The University should buy the animals, and the student should be taken to the field on a daily basis. But what do we have? Veterinary doctors who have never seen an animal deliver. It is very sad to think that you produce a veterinary doctor when he has never touched an animal,” Katunguka said.

The report, presented on Tuesday during the IUCEA stakeholders meeting at the Entebbe Protea Hotel, also shows that Uganda trails Kenya, Tanzania and Burundi in terms of higher education infrastructure and student enrolment.

It shows that while Uganda has only 47 institutions of higher learning (universities and other degree awarding institutions); Tanzania has 142, Kenya 104, and Burundi 52. The same applies to student enrolment. The report shows that the total number of students in Uganda higher institutions of learning stands at 147,786, while that in Kenya institutions stands at 279,501. Tanzania has a total enrolment of 182,359 students in its higher institutions of learning.

Mary Acan, a master’s student, blamed the report’s findings on commercialization of education. “You find one lecturer teaching in six universities. Where does he get the time? Instead of investing in research, they spend all their time marking students’ scripts,” Acan said.

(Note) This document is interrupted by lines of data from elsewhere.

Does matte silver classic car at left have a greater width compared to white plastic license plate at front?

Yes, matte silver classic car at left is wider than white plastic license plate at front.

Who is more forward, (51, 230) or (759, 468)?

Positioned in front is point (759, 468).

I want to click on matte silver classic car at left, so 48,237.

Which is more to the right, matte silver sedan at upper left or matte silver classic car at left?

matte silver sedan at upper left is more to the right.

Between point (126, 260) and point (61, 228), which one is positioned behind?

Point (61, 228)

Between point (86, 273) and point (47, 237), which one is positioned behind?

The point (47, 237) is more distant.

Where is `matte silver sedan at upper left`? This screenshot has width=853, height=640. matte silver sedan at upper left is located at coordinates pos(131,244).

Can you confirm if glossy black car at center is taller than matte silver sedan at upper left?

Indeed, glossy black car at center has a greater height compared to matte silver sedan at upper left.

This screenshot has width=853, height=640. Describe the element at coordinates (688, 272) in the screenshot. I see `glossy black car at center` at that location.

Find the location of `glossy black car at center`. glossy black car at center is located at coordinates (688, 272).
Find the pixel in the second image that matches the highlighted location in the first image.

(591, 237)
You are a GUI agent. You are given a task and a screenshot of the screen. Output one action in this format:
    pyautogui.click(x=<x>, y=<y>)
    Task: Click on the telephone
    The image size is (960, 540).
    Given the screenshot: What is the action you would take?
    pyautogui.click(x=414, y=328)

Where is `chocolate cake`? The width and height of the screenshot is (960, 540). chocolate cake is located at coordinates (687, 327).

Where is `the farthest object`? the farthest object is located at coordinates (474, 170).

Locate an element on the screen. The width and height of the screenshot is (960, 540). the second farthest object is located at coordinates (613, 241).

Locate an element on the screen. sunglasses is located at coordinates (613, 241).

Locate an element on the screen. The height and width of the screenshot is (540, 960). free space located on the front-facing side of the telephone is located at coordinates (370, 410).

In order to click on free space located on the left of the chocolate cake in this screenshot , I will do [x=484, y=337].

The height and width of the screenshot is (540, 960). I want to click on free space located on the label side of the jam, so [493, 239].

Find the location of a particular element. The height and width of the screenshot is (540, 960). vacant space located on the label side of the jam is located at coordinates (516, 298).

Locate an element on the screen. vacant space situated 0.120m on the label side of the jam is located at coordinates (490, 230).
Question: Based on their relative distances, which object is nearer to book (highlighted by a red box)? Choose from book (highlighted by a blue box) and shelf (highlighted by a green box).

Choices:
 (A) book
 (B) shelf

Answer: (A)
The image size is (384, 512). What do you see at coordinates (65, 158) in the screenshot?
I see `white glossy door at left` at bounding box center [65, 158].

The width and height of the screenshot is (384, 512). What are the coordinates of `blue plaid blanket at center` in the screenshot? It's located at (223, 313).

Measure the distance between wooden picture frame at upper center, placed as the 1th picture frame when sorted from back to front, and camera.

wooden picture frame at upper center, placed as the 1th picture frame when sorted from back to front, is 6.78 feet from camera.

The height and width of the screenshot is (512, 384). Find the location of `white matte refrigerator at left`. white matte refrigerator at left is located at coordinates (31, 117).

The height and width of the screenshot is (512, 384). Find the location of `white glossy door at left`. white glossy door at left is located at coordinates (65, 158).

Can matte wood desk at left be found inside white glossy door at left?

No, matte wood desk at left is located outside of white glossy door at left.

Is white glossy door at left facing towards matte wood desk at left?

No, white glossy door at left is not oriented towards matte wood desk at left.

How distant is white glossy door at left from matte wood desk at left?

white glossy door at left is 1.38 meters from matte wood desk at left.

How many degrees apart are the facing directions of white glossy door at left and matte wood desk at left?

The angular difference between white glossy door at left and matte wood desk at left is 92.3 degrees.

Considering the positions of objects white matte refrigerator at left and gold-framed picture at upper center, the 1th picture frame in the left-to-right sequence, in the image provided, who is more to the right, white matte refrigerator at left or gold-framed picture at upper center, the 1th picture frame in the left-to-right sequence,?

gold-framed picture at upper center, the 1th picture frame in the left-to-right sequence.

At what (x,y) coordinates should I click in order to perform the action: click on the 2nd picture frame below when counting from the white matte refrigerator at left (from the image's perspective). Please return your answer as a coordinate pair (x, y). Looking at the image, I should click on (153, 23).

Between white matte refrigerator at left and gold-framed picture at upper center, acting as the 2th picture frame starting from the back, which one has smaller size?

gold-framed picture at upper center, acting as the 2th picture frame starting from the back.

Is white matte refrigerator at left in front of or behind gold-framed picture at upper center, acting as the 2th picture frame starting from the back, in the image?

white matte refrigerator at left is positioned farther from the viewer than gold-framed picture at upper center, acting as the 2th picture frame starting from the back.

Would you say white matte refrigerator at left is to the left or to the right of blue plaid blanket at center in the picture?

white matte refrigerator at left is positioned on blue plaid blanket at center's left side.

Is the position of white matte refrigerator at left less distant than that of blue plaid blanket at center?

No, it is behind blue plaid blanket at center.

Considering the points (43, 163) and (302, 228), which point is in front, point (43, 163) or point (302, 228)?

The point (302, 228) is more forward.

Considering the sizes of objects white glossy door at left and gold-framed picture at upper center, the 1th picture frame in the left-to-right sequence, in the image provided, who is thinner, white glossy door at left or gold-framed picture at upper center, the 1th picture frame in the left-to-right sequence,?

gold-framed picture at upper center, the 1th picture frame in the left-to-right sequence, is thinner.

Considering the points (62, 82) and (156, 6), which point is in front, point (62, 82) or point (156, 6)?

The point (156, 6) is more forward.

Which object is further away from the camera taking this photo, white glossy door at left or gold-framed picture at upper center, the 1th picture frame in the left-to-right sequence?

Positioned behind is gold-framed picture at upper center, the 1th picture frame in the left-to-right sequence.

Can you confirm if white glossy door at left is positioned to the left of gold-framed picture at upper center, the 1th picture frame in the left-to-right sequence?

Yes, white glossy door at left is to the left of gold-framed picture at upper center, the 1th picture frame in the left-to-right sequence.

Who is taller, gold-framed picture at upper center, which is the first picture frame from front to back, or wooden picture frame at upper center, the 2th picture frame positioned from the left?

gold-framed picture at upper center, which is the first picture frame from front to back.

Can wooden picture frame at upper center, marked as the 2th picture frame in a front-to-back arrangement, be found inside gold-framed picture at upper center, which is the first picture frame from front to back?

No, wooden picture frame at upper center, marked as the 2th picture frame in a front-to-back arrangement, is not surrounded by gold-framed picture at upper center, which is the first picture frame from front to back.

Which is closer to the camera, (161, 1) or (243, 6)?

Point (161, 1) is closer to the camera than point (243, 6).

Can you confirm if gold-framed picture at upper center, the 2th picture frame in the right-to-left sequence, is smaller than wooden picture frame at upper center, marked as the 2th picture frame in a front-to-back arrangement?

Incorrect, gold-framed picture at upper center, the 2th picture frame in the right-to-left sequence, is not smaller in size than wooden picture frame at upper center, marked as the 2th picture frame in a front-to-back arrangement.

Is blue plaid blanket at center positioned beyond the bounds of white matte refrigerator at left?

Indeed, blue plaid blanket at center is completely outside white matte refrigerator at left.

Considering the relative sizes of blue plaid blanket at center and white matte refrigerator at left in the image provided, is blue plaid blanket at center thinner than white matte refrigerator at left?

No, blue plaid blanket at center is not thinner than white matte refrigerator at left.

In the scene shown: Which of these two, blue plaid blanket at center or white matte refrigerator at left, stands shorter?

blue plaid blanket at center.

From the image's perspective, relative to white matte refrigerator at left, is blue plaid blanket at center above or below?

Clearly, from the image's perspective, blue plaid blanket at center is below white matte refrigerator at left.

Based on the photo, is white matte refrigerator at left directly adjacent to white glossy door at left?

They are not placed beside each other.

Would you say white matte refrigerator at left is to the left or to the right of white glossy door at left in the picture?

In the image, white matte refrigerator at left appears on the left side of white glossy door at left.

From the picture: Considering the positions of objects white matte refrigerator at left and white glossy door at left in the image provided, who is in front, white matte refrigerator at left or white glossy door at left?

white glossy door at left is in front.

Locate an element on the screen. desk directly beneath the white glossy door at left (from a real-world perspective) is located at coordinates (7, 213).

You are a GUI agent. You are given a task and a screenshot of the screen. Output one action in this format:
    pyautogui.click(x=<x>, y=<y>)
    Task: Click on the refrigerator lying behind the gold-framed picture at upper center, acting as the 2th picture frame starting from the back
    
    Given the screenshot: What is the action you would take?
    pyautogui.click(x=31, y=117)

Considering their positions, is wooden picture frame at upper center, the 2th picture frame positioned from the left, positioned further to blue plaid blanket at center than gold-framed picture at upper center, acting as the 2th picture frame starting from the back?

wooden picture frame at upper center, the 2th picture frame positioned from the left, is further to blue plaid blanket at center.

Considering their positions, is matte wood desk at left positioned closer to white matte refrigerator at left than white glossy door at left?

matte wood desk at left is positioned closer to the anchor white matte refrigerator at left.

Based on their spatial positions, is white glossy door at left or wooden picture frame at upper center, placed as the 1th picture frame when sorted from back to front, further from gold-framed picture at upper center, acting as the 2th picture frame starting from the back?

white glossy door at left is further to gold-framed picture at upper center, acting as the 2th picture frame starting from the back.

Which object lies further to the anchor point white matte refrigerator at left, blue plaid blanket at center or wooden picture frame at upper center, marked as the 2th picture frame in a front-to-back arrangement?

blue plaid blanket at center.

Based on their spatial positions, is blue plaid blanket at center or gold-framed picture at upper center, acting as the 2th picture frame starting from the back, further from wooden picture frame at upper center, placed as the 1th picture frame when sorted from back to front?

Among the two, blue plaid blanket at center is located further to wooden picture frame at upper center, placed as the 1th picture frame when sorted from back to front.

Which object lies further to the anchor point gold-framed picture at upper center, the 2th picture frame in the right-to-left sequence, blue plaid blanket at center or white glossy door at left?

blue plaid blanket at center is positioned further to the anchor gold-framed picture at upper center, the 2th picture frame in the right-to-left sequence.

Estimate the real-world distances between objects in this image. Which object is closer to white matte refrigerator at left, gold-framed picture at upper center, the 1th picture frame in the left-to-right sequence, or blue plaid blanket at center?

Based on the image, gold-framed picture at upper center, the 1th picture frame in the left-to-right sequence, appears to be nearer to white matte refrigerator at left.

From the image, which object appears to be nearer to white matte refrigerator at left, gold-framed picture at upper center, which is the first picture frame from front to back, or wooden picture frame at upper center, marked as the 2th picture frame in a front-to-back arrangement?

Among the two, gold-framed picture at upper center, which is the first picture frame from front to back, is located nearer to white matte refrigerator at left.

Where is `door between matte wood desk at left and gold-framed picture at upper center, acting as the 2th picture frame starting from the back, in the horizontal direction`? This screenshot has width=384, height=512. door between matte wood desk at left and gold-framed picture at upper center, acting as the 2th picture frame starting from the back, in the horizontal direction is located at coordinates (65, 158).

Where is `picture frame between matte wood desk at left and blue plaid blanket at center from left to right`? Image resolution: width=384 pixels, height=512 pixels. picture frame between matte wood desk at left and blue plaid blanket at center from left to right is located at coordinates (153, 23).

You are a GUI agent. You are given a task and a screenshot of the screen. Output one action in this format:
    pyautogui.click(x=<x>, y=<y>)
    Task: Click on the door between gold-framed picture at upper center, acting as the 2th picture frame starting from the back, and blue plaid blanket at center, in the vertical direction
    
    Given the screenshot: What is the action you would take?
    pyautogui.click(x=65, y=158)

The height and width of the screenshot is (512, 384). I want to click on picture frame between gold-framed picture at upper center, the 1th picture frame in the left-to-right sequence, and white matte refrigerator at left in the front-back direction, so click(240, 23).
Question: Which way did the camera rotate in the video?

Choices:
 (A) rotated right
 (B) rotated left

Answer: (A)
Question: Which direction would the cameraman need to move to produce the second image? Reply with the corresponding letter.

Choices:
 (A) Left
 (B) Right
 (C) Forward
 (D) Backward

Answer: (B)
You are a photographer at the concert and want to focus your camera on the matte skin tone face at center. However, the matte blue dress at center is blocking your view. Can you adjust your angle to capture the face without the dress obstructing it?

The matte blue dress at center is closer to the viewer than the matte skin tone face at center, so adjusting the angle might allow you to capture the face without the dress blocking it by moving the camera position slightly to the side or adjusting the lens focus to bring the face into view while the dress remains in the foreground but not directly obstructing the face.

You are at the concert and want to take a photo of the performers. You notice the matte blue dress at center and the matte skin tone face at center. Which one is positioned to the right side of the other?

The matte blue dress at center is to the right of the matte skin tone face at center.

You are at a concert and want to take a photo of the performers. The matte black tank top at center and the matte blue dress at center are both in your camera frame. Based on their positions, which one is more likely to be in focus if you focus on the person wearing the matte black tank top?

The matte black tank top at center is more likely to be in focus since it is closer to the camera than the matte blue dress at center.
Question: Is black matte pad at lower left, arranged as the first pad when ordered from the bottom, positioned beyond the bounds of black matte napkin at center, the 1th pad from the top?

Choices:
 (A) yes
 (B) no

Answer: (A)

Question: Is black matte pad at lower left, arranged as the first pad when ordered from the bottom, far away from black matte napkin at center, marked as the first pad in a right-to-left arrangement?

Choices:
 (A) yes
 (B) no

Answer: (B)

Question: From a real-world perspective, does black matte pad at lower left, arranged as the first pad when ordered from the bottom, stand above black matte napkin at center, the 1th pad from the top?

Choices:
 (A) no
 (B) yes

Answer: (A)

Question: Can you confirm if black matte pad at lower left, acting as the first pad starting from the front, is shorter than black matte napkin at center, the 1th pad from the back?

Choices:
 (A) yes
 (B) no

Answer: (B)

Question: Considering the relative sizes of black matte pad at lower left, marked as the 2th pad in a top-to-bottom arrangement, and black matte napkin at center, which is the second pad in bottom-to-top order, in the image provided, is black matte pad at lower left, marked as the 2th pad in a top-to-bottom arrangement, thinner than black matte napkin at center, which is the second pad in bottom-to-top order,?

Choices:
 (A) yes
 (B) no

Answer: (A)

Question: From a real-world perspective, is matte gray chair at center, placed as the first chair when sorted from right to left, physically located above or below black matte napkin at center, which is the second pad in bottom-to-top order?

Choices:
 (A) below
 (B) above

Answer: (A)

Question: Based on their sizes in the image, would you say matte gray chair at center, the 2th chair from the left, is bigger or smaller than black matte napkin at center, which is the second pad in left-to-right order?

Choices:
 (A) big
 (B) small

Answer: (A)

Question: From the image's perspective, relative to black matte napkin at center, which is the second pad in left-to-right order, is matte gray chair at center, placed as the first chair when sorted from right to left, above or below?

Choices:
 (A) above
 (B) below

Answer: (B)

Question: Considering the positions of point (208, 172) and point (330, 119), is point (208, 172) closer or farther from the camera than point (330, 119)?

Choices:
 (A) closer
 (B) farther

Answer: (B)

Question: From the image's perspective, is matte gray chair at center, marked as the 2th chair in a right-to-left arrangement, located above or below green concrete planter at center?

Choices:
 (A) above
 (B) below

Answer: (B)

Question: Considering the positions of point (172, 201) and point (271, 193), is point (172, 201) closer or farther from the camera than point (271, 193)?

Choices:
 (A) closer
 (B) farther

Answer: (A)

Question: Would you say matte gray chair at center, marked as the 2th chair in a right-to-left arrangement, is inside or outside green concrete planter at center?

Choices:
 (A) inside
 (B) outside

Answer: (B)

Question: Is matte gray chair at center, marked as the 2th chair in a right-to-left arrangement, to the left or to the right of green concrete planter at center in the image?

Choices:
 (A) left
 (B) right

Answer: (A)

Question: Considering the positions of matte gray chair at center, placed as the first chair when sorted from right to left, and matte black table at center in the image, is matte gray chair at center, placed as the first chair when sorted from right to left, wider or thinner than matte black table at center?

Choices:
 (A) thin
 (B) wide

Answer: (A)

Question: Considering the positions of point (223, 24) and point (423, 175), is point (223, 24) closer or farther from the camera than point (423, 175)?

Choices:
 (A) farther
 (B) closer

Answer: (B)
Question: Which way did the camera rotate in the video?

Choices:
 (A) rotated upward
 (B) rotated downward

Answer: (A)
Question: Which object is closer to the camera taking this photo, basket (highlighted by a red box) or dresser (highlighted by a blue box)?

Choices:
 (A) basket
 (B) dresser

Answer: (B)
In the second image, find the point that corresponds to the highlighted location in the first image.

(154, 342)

“We hardly have any graduates that can be readily employable. But this does not mean that they cannot adjust to the job market if the employer takes them through what is required of them,” Prof. John Asibo said. He said that the private sector or the employer in this case too has a role to play to furnish the new-from-university-employee with those additional hands on skills the university might not have taught them to enable them adapt.

“The problem is thinking that every higher institution of learning can be a university. There are institutions that should be training middle level graduates, such as artisans, welders, people who can repair cars. But we all want to produce engineers, engineers who cannot repair anything because they are only taught the science of how an engine operates, not how to repair it,” Katunguka said.

Prof. Eriabu Lugujjo, the Nkumba University Vice Chancellor and chairman Industrial Training Council said “we need to identify programs relevant to our social economic development and prioritize them. If they require much funding, we provide it.”